__Stated goal__: Please write the next part of the patent text on moisture management in cotton fabrics, starting after its last sentence.

FIELD OF THE INVENTION

The present invention relates to a process for rendering hydrophilic fibers less absorbing of moisture properties, and improved moisture-management in yarns and fabrics thereof. More specifically, the present invention relates to cotton or cellulose fibers within yarns or fabric constructions, where their moisture transmission throughout is improved.

BACKGROUND OF THE INVENTION

Moisture-management rapidly accumulates increased interest in high-tech textile industry as an important factor in recreational as well as customary garments and apparels. The need for fast drying type fabrics, especially for athletic purposes, has so far been satisfied with the use of synthetic hydrophobic materials that do not absorb moisture. However, the ability to control perspiration absorption, transport, and evaporation off skin tissue through apparels, made of natural hydrophilic materials, especially ones as cotton, to the atmosphere enables their use in areas traditionally governed by the synthetic fabrics.

Moisture-management is defined in the Journal of Textile and Apparel, Technology and Management, Vol. 2, Issue 3, Summer 2002, as “the controlled movement of water vapor and liquid water (perspiration) from the surface of the skin to the atmosphere through the fabric”. Although mostly referred to perspiration, this term may be more broadly related to release of liquid, secreted from different body organs through skin tissue, and its subsequent transport and removal.

Cotton fabrics are well known to impart a more pleasant feeling upon contact with skin tissue, and are mostly preferred due to either their natural origin or other superior qualities over synthetic fibers. However, being essentially of hydrophilic nature, they are known to absorb liquids secreted through skin tissue, and release them only too slowly into the atmosphere, especially when a wearer is being engaged with excessive physical activity. These features produce a heavy apparel when wet, which imparts an uncomfortable wet and sticky sensation to the wearer. Additional effects are the limiting of one's motion, and induction of a cold feeling during recess.

__Given information__:

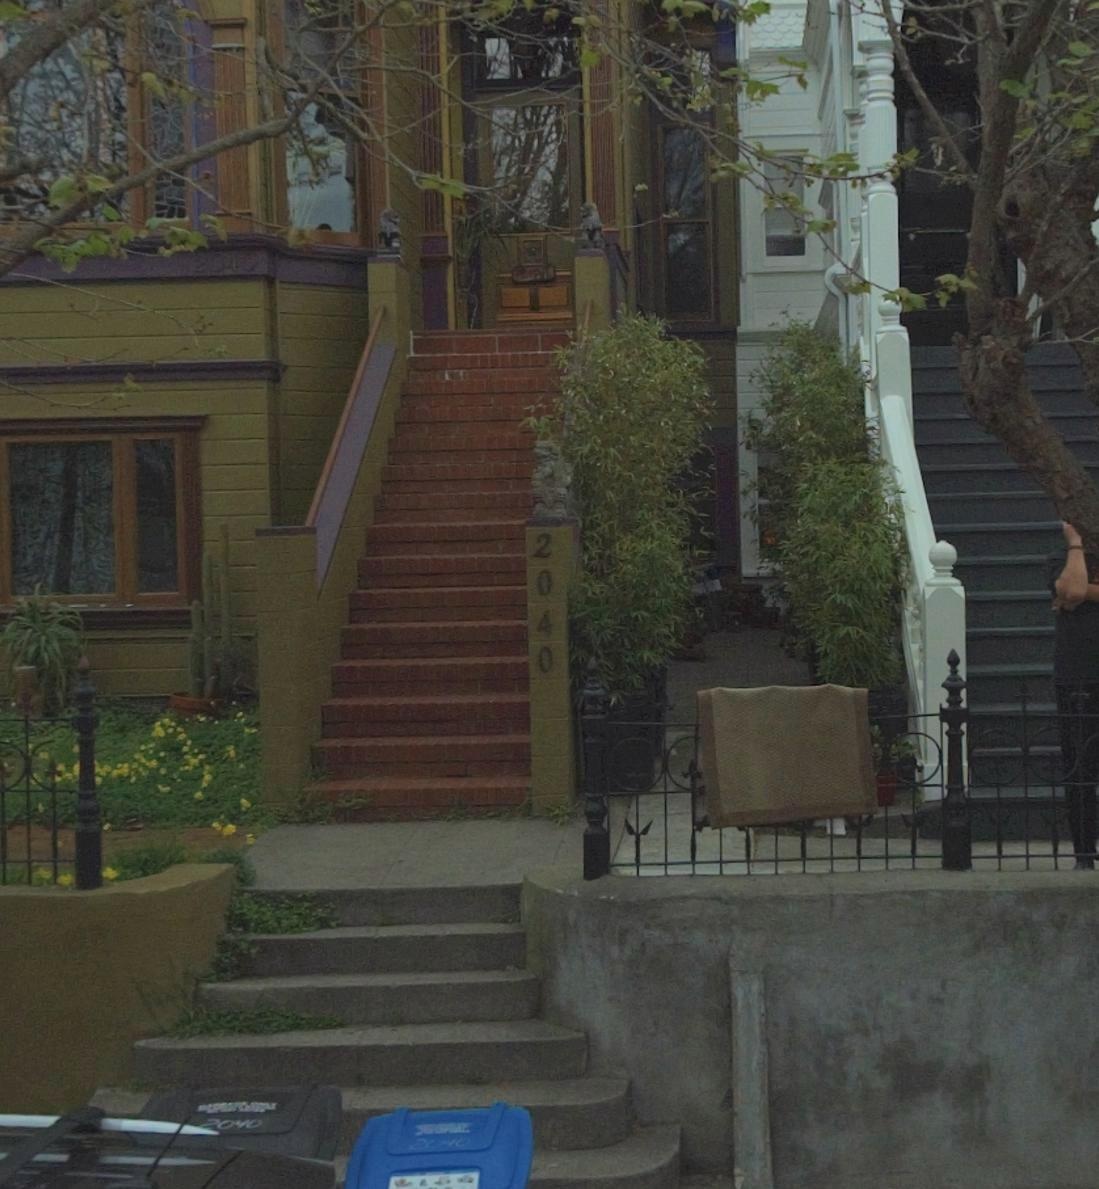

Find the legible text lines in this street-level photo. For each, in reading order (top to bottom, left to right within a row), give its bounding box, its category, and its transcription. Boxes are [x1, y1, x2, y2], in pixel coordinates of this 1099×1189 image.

[533, 531, 556, 674] StreetNumber: 2040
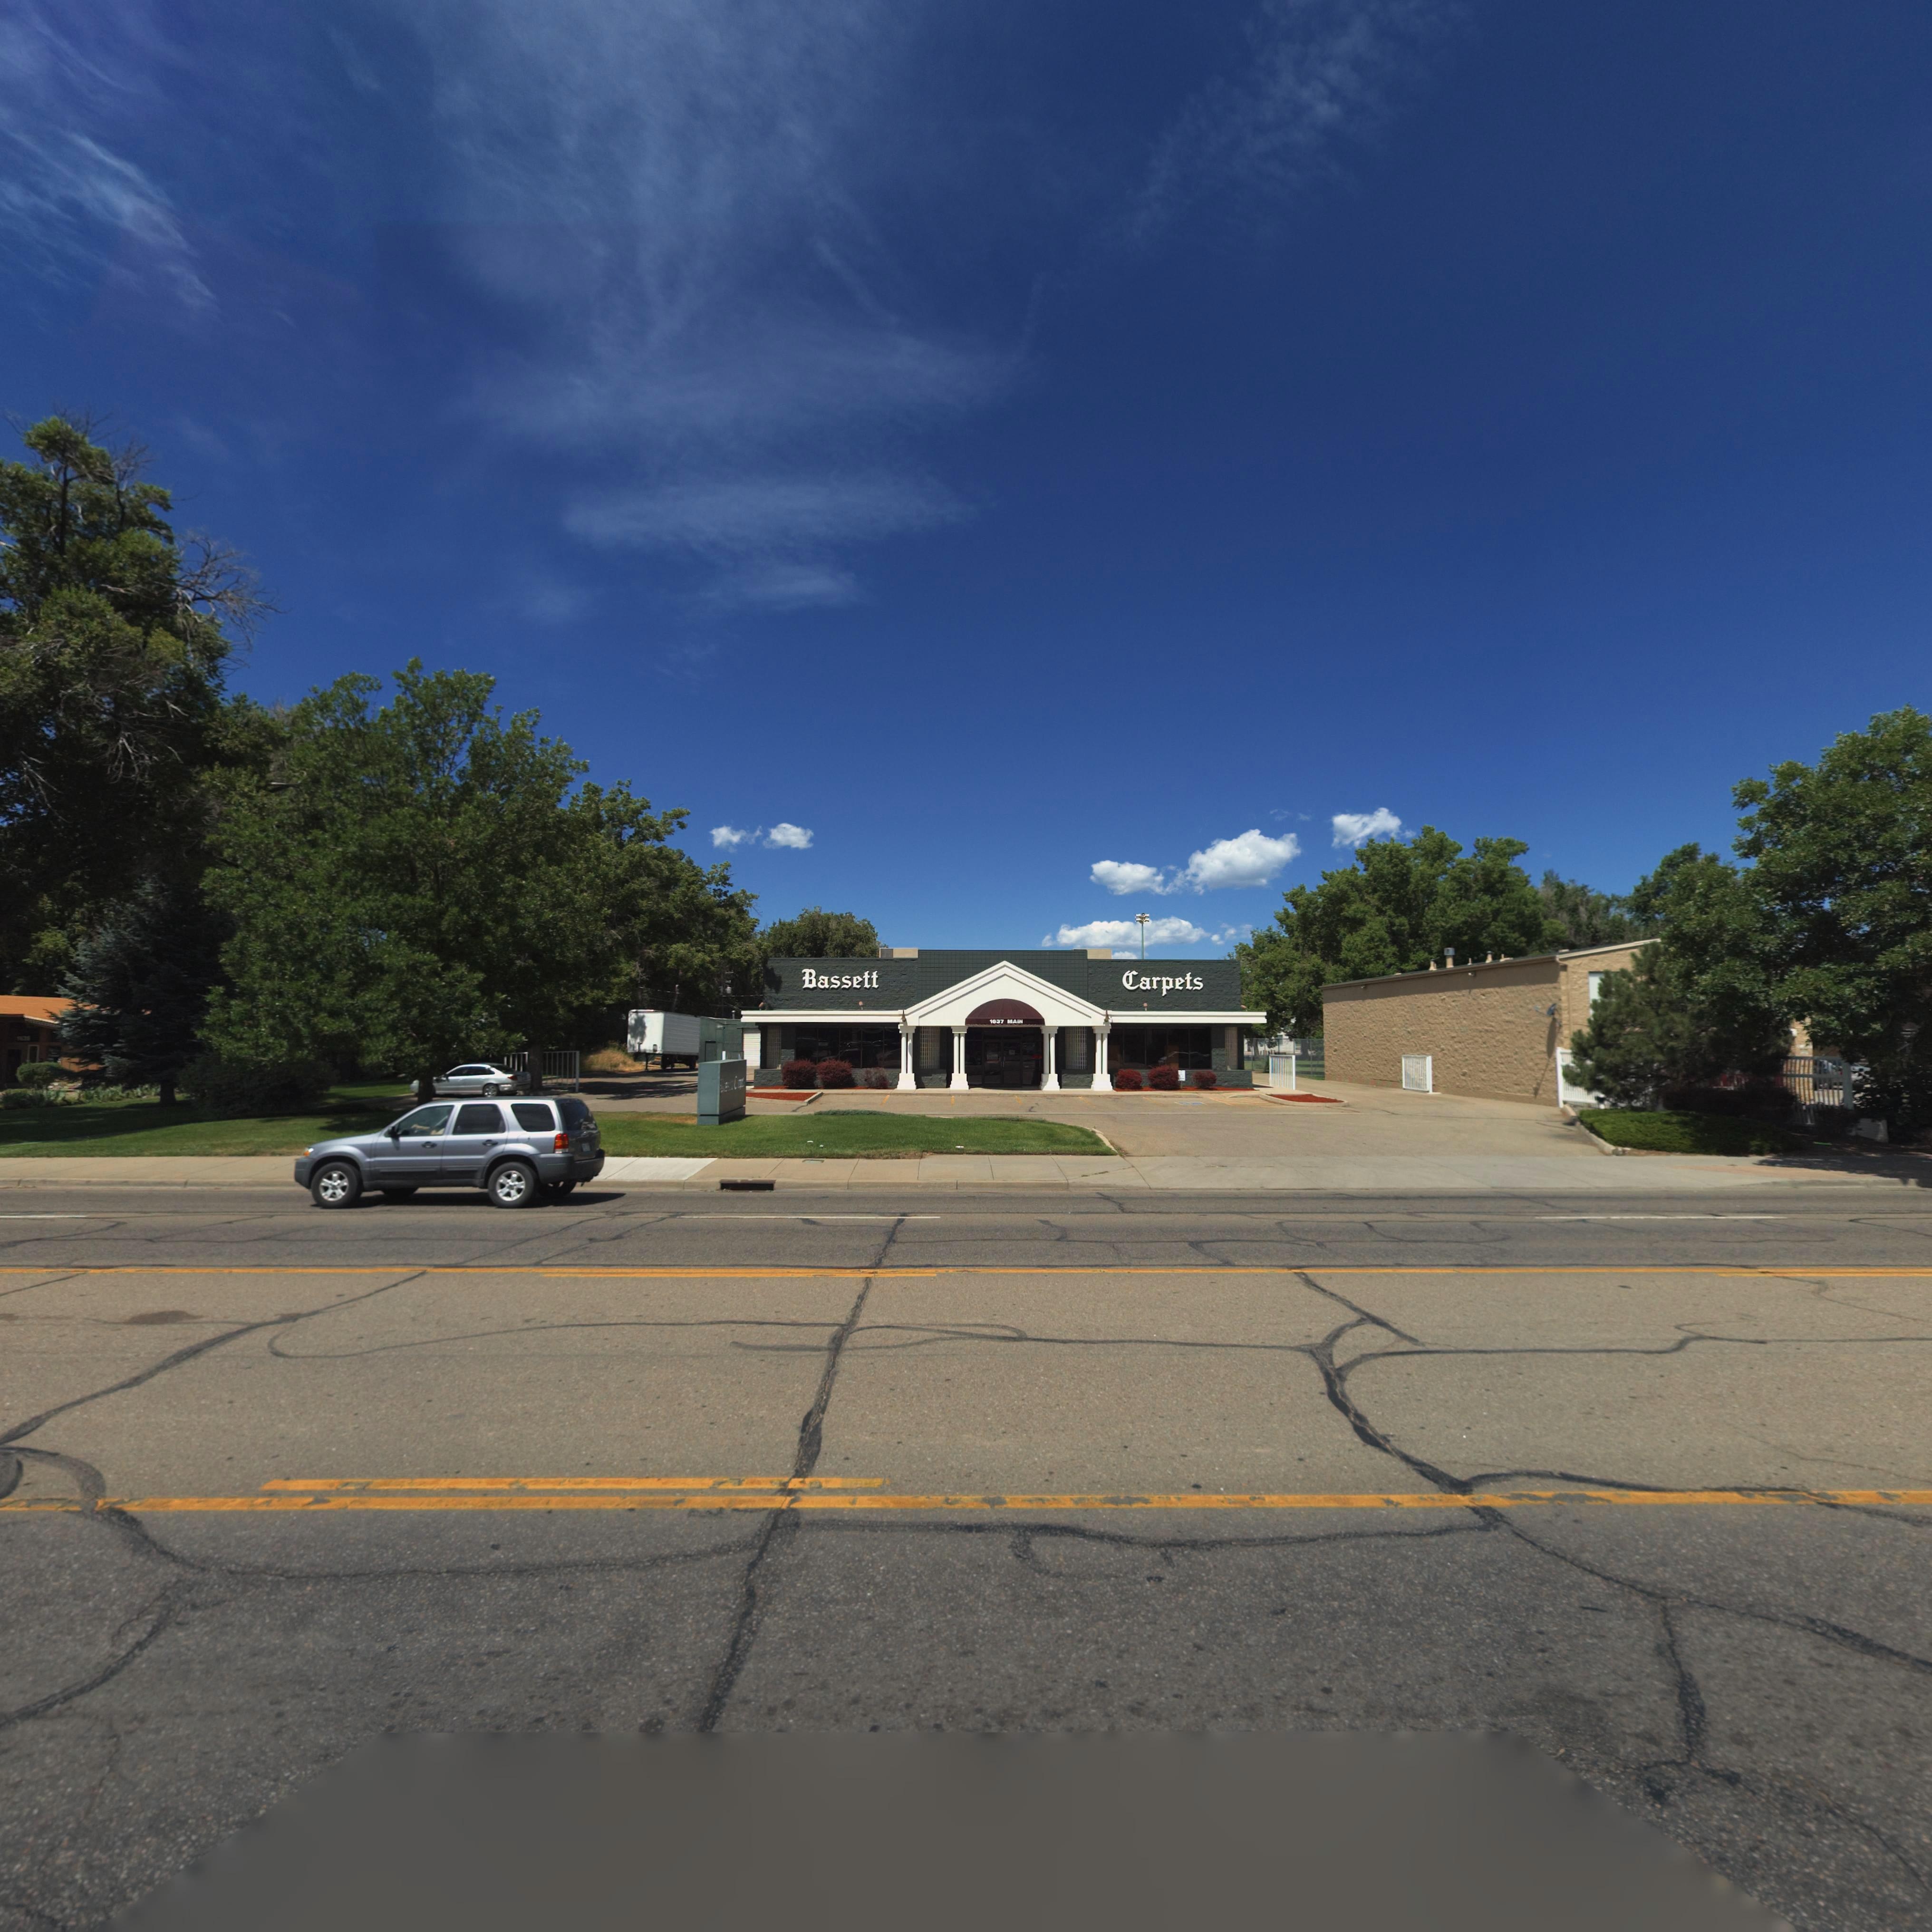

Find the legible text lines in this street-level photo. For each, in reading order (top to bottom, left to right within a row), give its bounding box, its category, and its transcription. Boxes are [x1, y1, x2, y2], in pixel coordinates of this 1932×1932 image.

__Task answer__:
Several approaches are known to date in processing hydrophilic fabrics, e.g., cotton, into fast drying type. Drying rate of cotton fabrics with reduced thickness turned to be equal to that of polyester fabrics. Other solutions employed the use of blends of cotton and synthetic fibers, e.g., cotton/polyester, cotton/nylon, or cotton/polypropylene, hydrophobic backing layers as silicone, or waxes on the fabric side, which is close to the skin, or scouring, bleaching, and finishing of 100% cotton fabrics (for the last approach see, Moisture Management: Myths, Magic and Misconceptions, William A Rearick, Vikki B. Martin, and Michele L. Wallace, Cotton Incorporated, Cary, N.C.).

Moisture-management in hydrophilic fabrics is translated into a wicking process of the liquid absorbed, in which a spontaneous transport of the liquid is driven through pores and spaces in the fabric by capillary forces. The surface tension of the liquid causes a pressure difference across the curved liquid-air (vapor) giving a liquid movement. Wicking is also affected by the morphology of the fiber surface, and may be affected by the shape of the fibers. The rate of wicking is affected by the size and geometry of the capillary spaces between fibers. Therefore, wicking can be improved by changing the fiber surface by absorption of surfactant.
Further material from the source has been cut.